Look below for the line that contains "A resource task adds", then copy it and each following line exactly, through and including the line that contains "stored in Keptn".

— Data to examine —
■ ■ ■ ■

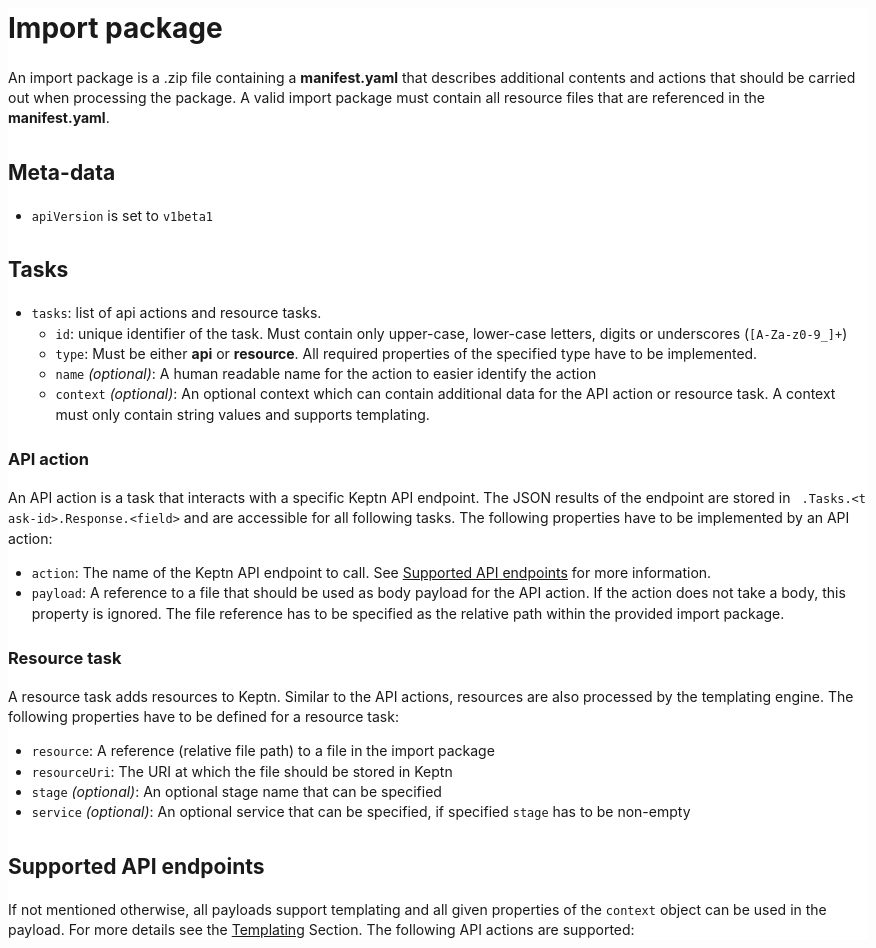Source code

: # Import package

An import package is a .zip file containing a **manifest.yaml** that describes additional 
  contents and actions that should be carried out when processing the package.
A valid import package must contain all resource files that are referenced in the 
  **manifest.yaml**.

## Meta-data

* `apiVersion` is set to `v1beta1` 

## Tasks

* `tasks`: list of api actions and resource tasks.
    * `id`:  unique identifier of the task.  Must contain only upper-case, 
       lower-case letters, digits or underscores (`[A-Za-z0-9_]+`)
    * `type`: Must be either **api** or **resource**. All required properties of the specified
       type have to be implemented.
    * `name` *(optional)*: A human readable name for the action to easier identify the action
    * `context` *(optional)*: An optional context which can contain additional data for the 
      API action or resource task. A context must only contain string values and supports templating.

### API action
An API action is a task that interacts with a specific Keptn API endpoint. The JSON results of the endpoint
are stored in ` .Tasks.<task-id>.Response.<field>` and are accessible for all following tasks. The following
properties have to be implemented by an API action:
* `action`: The name of the Keptn API endpoint to call. 
  See [Supported API endpoints](#supported-api-endpoints) for more information.
* `payload`: A reference to a file that should be used as body payload for the API action.
  If the action does not take a body, this property is ignored. The file reference has to be
  specified as the relative path within the provided import package.

### Resource task
A resource task adds resources to Keptn. Similar to the API actions, resources are also 
processed by the templating engine. The following properties have to be defined for a resource task:
* `resource`: A reference (relative file path) to a file in the import package
* `resourceUri`: The URI at which the file should be stored in Keptn
* `stage` *(optional)*: An optional stage name that can be specified
* `service` *(optional)*: An optional service that can be specified, if specified `stage` has to be non-empty

## Supported API endpoints
If not mentioned otherwise, all payloads support templating and all given properties of the `context` object
can be used in the payload. For more details see the [Templating](#templating) Section. 
The following API actions are supported: 
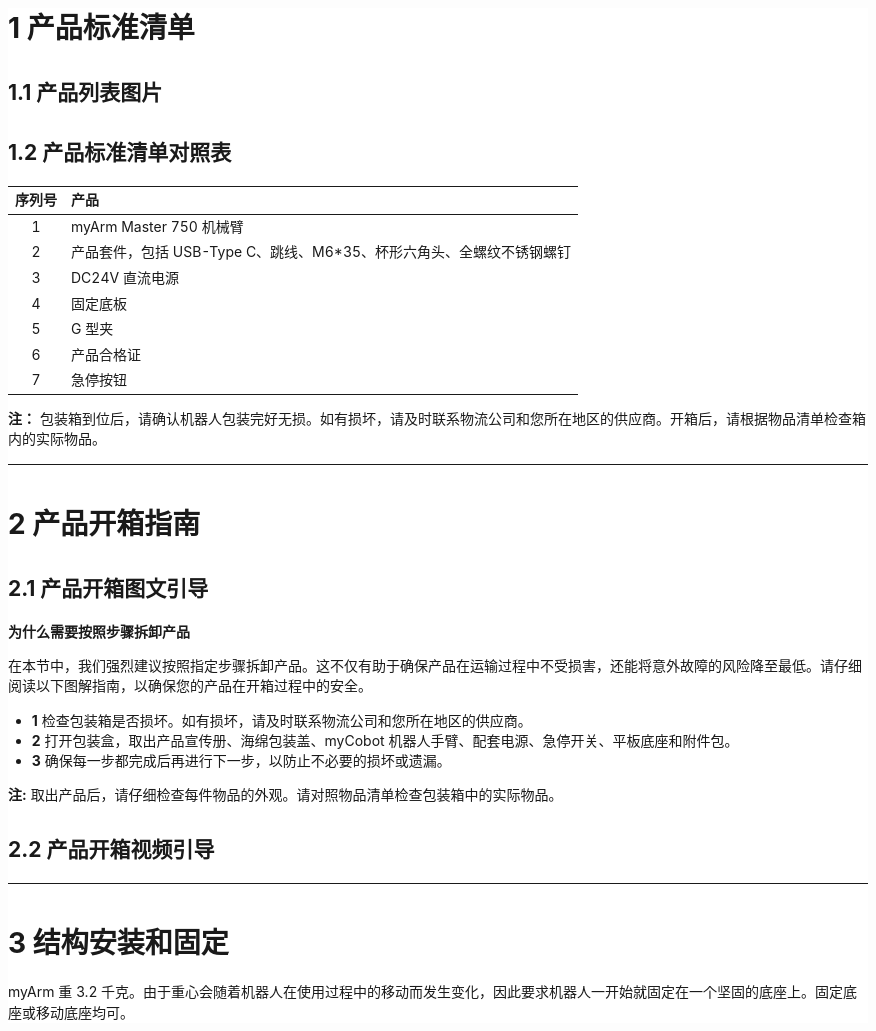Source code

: # 1 产品标准清单

## 1.1 产品列表图片



## 1.2 产品标准清单对照表

| 序列号 | 产品                                                                  |
| :----: | :-------------------------------------------------------------------- |
|   1    | myArm Master 750 机械臂                                               |
|   2    | 产品套件，包括 USB-Type C、跳线、M6\*35、杯形六角头、全螺纹不锈钢螺钉 |
|   3    | DC24V 直流电源                                                        |
|   4    | 固定底板                                                              |
|   5    | G 型夹                                                                |
|   6    | 产品合格证                                                            |
|   7    | 急停按钮                                                              |

**注：** 包装箱到位后，请确认机器人包装完好无损。如有损坏，请及时联系物流公司和您所在地区的供应商。开箱后，请根据物品清单检查箱内的实际物品。

---

# 2 产品开箱指南

## 2.1 产品开箱图文引导

**为什么需要按照步骤拆卸产品**

在本节中，我们强烈建议按照指定步骤拆卸产品。这不仅有助于确保产品在运输过程中不受损害，还能将意外故障的风险降至最低。请仔细阅读以下图解指南，以确保您的产品在开箱过程中的安全。

- **1** 检查包装箱是否损坏。如有损坏，请及时联系物流公司和您所在地区的供应商。
- **2** 打开包装盒，取出产品宣传册、海绵包装盖、myCobot 机器人手臂、配套电源、急停开关、平板底座和附件包。
- **3** 确保每一步都完成后再进行下一步，以防止不必要的损坏或遗漏。

**注:** 取出产品后，请仔细检查每件物品的外观。请对照物品清单检查包装箱中的实际物品。

## 2.2 产品开箱视频引导



---

# 3 结构安装和固定

myArm 重 3.2 千克。由于重心会随着机器人在使用过程中的移动而发生变化，因此要求机器人一开始就固定在一个坚固的底座上。固定底座或移动底座均可。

■ ■ ■ ■

— Result of this task —
A resource task adds resources to Keptn. Similar to the API actions, resources are also 
processed by the templating engine. The following properties have to be defined for a resource task:
* `resource`: A reference (relative file path) to a file in the import package
* `resourceUri`: The URI at which the file should be stored in Keptn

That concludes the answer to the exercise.